Das Gehäuse ist aus Silber, aber das Zifferblatt nicht aus Porzellan. Zifferblätter bestanden und bestehen auch heute noch vielfach aus Kupferblech, vor allem dann, wenn auf ihnen Feueremail aufgetragen wurde. Die Bemalung entspricht dem damaligen Zeitgeschmack. In der Gründerzeit und dem später folgenden Jugendstil trugen die Zifferblätter andere Dekorationen. Auch die Gravur des Gehäuses passt in die Zeit der Romantik, also etwa 1850 bis 1870. Zugrunde gelegt findet man auf dem Deckel eine frühe Guillochierung, bei welcher die hoch stehenden Ornamente ausgespart und von Hand graviert wurden. Der Gehäusemittelrand wurde von Hand graviert. Auch hier passt die Ornamentik in den genannten Zeitraum. Sowohl Mittelrand, als auch die Außenränder des mehrteilig gefertigten Deckels, sowie die Lunette, waren vergoldet. Der mittlere, eingesprengte Deckel war weiß im originalen Silberton. Bicolor- Gehäuse erfreuten sich einer großen Beliebtheit.

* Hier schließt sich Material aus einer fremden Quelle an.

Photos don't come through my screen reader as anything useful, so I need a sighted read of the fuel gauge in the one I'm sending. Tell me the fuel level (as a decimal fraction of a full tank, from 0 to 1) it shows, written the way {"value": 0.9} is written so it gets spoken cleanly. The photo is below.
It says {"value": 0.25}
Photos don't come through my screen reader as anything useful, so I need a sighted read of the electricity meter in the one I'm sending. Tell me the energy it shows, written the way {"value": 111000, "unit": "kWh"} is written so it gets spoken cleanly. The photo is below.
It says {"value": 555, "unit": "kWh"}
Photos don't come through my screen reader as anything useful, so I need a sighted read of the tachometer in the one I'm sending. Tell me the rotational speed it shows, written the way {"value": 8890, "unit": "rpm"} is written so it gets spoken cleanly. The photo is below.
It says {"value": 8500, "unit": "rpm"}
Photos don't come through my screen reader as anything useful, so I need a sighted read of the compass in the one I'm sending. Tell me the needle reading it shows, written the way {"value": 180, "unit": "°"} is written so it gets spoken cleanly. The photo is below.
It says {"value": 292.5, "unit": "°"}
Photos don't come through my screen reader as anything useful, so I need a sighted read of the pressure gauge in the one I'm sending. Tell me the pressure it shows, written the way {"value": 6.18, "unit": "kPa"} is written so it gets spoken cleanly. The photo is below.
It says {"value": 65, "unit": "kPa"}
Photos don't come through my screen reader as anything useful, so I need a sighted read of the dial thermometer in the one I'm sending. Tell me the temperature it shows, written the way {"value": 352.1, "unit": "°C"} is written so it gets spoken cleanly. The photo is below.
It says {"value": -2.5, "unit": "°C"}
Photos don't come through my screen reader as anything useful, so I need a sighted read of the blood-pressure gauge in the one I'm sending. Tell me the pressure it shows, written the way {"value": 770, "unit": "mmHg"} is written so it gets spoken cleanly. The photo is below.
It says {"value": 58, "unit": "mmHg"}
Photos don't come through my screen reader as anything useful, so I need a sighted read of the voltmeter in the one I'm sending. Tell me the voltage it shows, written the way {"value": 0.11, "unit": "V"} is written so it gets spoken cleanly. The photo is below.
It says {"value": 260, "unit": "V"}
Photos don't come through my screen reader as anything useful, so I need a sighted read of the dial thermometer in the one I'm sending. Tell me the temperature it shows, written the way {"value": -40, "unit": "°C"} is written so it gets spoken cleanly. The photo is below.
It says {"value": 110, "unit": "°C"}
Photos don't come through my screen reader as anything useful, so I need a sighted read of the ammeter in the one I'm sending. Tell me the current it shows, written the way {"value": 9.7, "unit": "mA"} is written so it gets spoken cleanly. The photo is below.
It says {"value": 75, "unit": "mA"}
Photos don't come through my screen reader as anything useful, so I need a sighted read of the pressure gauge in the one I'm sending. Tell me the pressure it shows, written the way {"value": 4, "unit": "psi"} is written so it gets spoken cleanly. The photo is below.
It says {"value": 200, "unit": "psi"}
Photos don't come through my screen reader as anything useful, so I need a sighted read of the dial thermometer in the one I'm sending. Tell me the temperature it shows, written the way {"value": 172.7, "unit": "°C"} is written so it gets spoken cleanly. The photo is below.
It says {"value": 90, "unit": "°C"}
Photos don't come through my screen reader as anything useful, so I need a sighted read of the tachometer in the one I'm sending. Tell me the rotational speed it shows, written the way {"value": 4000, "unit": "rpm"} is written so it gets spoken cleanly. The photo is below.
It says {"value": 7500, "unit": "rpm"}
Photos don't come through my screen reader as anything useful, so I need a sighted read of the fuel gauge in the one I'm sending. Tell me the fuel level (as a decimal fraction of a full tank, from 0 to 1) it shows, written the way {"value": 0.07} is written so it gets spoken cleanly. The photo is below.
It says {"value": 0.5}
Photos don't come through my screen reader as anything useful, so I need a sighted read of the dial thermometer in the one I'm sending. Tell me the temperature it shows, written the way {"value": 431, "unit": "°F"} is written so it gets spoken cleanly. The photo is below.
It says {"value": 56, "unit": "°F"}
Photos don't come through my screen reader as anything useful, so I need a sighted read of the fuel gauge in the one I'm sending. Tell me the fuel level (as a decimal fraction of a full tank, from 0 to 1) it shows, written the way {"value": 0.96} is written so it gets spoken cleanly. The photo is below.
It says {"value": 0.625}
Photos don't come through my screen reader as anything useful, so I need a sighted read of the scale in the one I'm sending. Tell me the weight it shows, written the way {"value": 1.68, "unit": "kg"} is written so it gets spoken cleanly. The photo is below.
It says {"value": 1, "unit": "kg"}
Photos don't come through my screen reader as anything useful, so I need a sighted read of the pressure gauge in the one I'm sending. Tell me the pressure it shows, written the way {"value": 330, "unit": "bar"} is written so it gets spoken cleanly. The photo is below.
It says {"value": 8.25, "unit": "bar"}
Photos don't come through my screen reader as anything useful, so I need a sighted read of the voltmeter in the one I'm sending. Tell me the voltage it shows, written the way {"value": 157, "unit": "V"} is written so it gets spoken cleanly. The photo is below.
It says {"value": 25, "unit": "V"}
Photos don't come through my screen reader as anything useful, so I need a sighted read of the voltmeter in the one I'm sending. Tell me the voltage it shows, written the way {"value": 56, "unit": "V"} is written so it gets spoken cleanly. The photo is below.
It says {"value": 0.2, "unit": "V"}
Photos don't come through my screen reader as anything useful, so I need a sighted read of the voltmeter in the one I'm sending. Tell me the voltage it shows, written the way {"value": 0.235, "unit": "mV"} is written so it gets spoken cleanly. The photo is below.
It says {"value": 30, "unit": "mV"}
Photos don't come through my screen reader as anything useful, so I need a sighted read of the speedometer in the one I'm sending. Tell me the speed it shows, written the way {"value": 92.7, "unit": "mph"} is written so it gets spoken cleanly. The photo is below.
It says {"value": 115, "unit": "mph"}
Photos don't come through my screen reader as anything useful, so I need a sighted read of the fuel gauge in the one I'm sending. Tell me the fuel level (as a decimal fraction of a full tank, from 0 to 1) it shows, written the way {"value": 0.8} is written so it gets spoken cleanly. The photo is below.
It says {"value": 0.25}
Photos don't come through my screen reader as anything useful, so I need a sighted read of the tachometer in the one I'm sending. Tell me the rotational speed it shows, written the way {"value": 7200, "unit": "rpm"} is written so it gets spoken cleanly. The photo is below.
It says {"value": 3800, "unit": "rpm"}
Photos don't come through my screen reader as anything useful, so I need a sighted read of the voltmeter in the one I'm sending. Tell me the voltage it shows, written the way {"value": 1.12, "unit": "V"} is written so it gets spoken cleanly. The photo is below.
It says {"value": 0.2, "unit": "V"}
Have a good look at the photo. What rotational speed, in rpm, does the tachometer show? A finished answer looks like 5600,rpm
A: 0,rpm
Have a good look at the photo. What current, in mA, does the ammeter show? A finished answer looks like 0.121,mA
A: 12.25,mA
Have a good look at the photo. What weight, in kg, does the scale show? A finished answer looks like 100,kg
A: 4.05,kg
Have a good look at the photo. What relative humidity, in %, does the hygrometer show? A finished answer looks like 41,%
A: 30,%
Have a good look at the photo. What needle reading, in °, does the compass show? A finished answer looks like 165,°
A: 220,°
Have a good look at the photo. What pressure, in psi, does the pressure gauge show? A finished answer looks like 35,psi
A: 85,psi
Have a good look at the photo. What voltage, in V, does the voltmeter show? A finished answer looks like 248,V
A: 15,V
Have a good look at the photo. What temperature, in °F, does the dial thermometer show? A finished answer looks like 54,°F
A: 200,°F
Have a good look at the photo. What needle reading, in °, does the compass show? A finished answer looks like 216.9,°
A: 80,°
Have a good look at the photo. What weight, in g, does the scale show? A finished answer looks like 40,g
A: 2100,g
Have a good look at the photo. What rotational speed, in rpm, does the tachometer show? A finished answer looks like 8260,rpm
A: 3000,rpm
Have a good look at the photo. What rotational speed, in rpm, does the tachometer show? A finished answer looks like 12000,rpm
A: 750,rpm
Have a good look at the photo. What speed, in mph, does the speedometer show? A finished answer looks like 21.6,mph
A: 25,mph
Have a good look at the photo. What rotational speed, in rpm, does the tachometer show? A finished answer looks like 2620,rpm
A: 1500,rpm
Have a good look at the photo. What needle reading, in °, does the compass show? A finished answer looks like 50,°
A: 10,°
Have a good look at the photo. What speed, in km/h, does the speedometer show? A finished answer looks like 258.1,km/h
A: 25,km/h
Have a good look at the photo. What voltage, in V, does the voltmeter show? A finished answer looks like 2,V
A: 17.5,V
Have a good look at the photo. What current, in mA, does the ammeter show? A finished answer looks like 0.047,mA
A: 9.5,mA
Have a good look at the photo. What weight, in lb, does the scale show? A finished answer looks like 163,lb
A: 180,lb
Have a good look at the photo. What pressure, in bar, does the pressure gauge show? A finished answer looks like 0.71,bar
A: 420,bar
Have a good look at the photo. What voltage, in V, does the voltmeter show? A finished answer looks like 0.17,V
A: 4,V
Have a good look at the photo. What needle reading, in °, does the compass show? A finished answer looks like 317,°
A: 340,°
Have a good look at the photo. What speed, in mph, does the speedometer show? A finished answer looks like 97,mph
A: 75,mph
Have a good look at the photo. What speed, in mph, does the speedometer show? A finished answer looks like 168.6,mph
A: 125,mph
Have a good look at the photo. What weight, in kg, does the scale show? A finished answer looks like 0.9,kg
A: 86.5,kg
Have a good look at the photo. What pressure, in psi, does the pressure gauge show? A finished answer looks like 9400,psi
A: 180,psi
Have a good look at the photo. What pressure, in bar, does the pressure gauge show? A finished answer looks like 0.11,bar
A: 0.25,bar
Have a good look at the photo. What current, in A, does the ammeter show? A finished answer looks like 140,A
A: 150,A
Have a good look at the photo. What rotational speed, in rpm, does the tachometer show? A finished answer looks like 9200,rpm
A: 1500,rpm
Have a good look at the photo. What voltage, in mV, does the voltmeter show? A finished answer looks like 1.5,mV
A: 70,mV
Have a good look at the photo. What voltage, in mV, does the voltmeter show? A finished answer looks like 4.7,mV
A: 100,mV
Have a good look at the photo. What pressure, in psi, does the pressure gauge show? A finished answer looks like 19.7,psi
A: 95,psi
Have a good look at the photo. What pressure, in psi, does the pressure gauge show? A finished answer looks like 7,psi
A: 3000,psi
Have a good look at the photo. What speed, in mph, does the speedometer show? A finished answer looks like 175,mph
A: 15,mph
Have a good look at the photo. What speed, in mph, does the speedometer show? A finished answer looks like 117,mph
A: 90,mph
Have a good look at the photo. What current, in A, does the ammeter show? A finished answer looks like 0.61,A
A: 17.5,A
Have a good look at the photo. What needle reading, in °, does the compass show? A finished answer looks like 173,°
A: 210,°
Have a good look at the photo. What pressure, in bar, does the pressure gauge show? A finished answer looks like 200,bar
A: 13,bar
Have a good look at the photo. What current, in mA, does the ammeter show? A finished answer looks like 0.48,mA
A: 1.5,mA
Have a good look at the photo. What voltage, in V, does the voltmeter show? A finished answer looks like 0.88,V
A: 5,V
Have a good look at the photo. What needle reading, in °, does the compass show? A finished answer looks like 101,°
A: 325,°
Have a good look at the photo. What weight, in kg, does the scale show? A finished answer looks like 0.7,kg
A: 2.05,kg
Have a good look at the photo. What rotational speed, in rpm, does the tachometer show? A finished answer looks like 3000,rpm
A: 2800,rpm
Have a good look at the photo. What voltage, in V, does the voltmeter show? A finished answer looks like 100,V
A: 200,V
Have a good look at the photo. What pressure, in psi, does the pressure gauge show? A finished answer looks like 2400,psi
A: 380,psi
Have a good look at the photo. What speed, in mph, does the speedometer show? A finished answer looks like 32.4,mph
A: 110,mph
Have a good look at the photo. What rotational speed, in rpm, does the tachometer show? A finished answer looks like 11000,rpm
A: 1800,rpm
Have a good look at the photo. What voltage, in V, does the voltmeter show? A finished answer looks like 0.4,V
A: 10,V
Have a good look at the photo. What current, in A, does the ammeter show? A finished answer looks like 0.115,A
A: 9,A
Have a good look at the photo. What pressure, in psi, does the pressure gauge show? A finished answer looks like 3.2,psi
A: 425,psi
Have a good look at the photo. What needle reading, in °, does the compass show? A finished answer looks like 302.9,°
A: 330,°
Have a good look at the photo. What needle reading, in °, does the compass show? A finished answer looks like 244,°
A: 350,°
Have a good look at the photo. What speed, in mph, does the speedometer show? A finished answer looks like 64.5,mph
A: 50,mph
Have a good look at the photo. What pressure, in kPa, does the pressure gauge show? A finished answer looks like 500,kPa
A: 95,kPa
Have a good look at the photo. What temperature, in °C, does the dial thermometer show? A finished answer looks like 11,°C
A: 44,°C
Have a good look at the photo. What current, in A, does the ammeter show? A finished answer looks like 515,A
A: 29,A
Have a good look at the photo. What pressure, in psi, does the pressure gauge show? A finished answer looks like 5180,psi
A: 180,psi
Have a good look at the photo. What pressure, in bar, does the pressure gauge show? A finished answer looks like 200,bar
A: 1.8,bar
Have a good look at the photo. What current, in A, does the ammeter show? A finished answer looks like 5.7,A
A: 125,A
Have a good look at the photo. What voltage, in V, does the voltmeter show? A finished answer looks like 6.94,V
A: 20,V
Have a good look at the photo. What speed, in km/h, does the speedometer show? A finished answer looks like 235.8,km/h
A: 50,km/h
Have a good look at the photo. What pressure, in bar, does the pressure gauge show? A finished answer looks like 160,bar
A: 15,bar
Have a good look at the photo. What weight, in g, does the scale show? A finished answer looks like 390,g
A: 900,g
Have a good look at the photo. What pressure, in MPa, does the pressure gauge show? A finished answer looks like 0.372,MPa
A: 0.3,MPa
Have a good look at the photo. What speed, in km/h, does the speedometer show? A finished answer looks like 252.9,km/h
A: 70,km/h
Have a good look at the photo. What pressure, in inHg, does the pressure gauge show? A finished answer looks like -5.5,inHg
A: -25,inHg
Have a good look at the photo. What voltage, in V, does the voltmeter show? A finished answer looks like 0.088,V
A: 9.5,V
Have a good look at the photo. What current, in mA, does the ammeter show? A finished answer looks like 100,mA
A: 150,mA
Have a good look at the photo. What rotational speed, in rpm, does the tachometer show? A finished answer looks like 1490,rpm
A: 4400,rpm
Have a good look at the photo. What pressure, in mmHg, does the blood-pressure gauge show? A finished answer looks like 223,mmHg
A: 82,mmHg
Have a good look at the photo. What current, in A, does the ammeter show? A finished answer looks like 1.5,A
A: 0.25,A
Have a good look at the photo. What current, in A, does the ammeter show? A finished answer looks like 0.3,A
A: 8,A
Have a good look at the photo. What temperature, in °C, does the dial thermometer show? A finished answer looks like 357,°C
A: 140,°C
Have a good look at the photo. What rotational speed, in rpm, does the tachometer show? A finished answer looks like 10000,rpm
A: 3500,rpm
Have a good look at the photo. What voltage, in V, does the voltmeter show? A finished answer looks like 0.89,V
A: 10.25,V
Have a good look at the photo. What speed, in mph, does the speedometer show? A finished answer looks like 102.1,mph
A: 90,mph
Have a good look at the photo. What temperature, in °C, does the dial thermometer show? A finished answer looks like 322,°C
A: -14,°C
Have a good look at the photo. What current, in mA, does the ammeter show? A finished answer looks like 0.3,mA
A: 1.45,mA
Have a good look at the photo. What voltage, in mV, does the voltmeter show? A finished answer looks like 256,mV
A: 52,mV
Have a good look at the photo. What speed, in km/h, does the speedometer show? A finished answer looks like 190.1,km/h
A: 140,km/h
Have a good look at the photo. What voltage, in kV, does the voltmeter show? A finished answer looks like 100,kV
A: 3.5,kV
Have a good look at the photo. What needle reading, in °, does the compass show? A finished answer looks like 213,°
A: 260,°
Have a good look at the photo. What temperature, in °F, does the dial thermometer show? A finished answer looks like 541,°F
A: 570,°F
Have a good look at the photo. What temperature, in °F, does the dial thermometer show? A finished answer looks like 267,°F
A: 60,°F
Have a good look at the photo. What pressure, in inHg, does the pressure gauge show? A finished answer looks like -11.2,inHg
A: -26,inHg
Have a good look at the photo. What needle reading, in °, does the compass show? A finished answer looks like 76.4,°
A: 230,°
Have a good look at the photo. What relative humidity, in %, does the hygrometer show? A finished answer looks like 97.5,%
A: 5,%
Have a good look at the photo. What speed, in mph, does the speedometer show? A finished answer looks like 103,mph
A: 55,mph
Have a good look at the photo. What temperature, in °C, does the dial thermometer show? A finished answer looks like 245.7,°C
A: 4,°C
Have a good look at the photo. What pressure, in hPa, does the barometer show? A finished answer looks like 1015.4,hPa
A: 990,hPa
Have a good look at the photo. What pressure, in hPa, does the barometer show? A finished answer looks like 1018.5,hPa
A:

So gen. Alpenländische Taschenuhren, wie sie in Bayern und Österreich beliebt waren, reflektieren in ihrer Aufmachung folkloristische Themen. Die Bemalung der Zifferblätter stellte oft Pflanzen oder Tiere dar, auch Jagdmotive sind bei diesen prächtig dekorierten Uhren zu finden. Auch die Gravuren entsprachen diesem Stil eine Trachtenuhr ist aus diesen Gründen sofort als solche zu erkennen, Sehr oft wurden auch so gen. Halbsavonette-Gehäuse verwendet, bei denen auf den äußeren Deckel die Mitte kreisförmig ausgeschnitten war. So war das Erkennen des Zeigerstandes möglich, ohne die Uhr öffnen zu müssen. Die prächtige Zifferblattdekoration war zu erahnen, aber nicht in Vollständigkeit sichtbar, was bei den Betrachtern Neugier und Begehrlichkeit erwecken sollte.
Man kann diese Uhren also recht gut von der hier gezeigten unterscheiden. Ich hoffe, dass Holke nun seinen Informationsbedarf stillen konnte. Eine schöne Uhr, auch selten, und dass es dafür so gut wie keinen Markt gibt, ist der Ignoranz und dem Erwerbsstreben der Sammler geschuldet, die außer der Kenntnis der Schweizer Premiummarken und dem Interesse an ihrer Preisentwicklung keinerlei Bezug zu diesen Dingen haben.